_About this task_:
Every line below that includes "QSignal" counts toward the total. Report that total alone.

++++

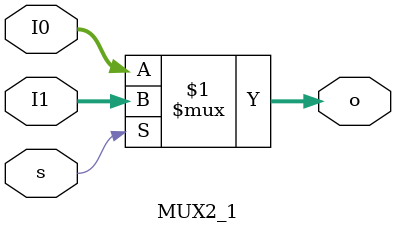
<source format=v>
`timescale 1ns / 1ps

module MUX2_1(
    input [31:0]I0,
    input [31:0]I1,
    input s,
    output [31:0]o
);
    assign o = s ? I1 : I0;
endmodule

</source>
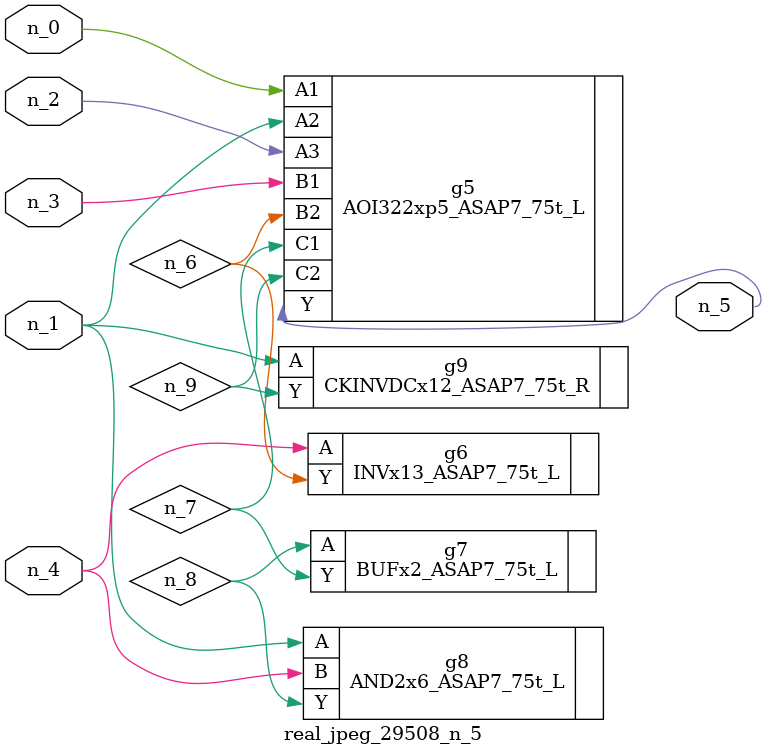
<source format=v>
module real_jpeg_29508_n_5 (n_4, n_0, n_1, n_2, n_3, n_5);

input n_4;
input n_0;
input n_1;
input n_2;
input n_3;

output n_5;

wire n_8;
wire n_6;
wire n_7;
wire n_9;

AOI322xp5_ASAP7_75t_L g5 ( 
.A1(n_0),
.A2(n_1),
.A3(n_2),
.B1(n_3),
.B2(n_6),
.C1(n_7),
.C2(n_9),
.Y(n_5)
);

AND2x6_ASAP7_75t_L g8 ( 
.A(n_1),
.B(n_4),
.Y(n_8)
);

CKINVDCx12_ASAP7_75t_R g9 ( 
.A(n_1),
.Y(n_9)
);

INVx13_ASAP7_75t_L g6 ( 
.A(n_4),
.Y(n_6)
);

BUFx2_ASAP7_75t_L g7 ( 
.A(n_8),
.Y(n_7)
);


endmodule
</source>
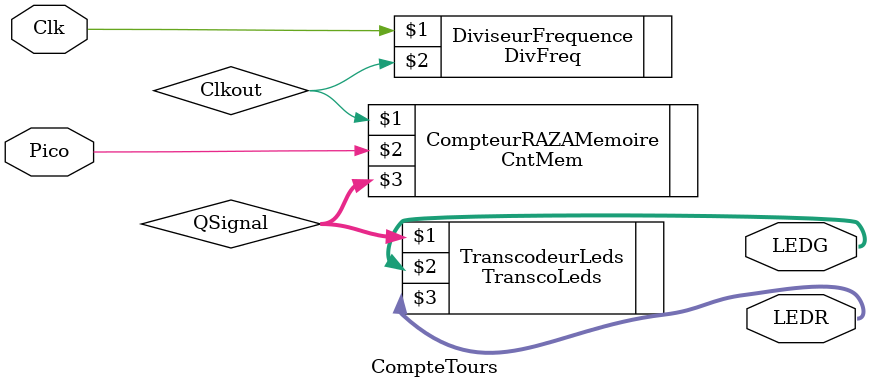
<source format=v>
module CompteTours (Pico, Clk, LEDG, LEDR);

input Pico, Clk;

output [7:0] LEDG;
output [9:0] LEDR;

wire Clkout;
wire [8:0] QSignal;

DivFreq#(50000000, 25000000, 0, 32) DiviseurFrequence (Clk, Clkout);
CntMem CompteurRAZAMemoire (Clkout, Pico, QSignal);
TranscoLeds#(1)TranscodeurLeds (QSignal, LEDG, LEDR);

endmodule


</source>
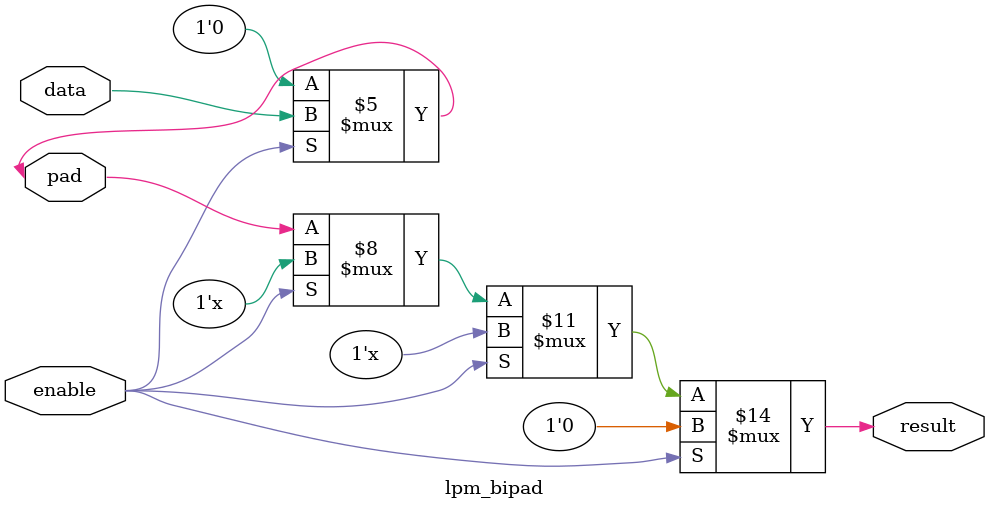
<source format=v>



//START_MODULE_NAME------------------------------------------------------------
//
// Module Name     :  lpm_bipad
//
// Description     :
//
// Limitation      :  n/a
//
// Results expected:
//
//END_MODULE_NAME--------------------------------------------------------------

// BEGINNING OF MODULE
`timescale 1 ps / 1 ps

// MODULE DECLARATION
/*verilator lint_off CASEX*/
/*verilator lint_off COMBDLY*/
/*verilator lint_off INITIALDLY*/
/*verilator lint_off LITENDIAN*/
/*verilator lint_off MULTIDRIVEN*/
/*verilator lint_off UNOPTFLAT*/
/*verilator lint_off BLKANDNBLK*/
module lpm_bipad (
    data,
    enable,
    result,
    pad
);

// GLOBAL PARAMETER DECLARATION
    parameter lpm_width = 1;
    parameter lpm_type = "lpm_bipad";
    parameter lpm_hint = "UNUSED";

// INPUT PORT DECLARATION
    input  [lpm_width-1:0] data;
    input  enable;

// OUTPUT PORT DECLARATION
    output [lpm_width-1:0] result;

// INPUT/OUTPUT PORT DECLARATION
    inout  [lpm_width-1:0] pad;

// INTERNAL REGISTER/SIGNAL DECLARATION
    reg    [lpm_width-1:0] result;

// INITIAL CONSTRUCT BLOCK
    initial
    begin
        if (lpm_width <= 0)
        begin
            $display("Value of lpm_width parameter must be greater than 0(ERROR)");
            $display("Time: %0t  Instance: %m", $time);
            $finish;
        end
    end

// ALWAYS CONSTRUCT BLOCK
    always @(data or pad or enable)
    begin
        if (enable == 1)
        begin
            result = {lpm_width{1'b0 /* converted x or z to 1'b0 */}};
        end
        else if (enable == 0)
        begin
            result = pad;
        end
    end

// CONTINOUS ASSIGNMENT
    assign pad = (enable == 1) ? data : {lpm_width{1'b0 /* converted x or z to 1'b0 */}};

endmodule // lpm_bipad


</source>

++++

_Answer section_:
3